* Task brief
Type out the text of every item below word for word, keeping the original line breaks.

Information provided Block Start

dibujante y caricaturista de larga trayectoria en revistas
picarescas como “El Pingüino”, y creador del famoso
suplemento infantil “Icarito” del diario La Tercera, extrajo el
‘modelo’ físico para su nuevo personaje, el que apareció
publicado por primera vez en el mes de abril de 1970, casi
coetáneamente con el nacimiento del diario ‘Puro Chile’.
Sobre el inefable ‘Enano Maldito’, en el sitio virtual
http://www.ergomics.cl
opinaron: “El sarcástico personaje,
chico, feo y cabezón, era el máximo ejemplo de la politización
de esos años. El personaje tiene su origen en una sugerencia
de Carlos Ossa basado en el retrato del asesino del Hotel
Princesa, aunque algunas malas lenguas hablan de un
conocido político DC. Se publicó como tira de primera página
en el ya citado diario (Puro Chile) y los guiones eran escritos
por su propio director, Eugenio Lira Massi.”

Information provided Block End

* Solution for this exercise
dibujante y caricaturista de larga trayectoria en revistas
picarescas como “El Pingüino”, y creador del famoso
suplemento infantil “Icarito” del diario La Tercera, extrajo el
‘modelo’ físico para su nuevo personaje, el que apareció
publicado por primera vez en el mes de abril de 1970, casi
coetáneamente con el nacimiento del diario ‘Puro Chile’.
Sobre el inefable ‘Enano Maldito’, en el sitio virtual
http://www.ergomics.cl
opinaron: “El sarcástico personaje,
chico, feo y cabezón, era el máximo ejemplo de la politización
de esos años. El personaje tiene su origen en una sugerencia
de Carlos Ossa basado en el retrato del asesino del Hotel
Princesa, aunque algunas malas lenguas hablan de un
conocido político DC. Se publicó como tira de primera página
en el ya citado diario (Puro Chile) y los guiones eran escritos
por su propio director, Eugenio Lira Massi.”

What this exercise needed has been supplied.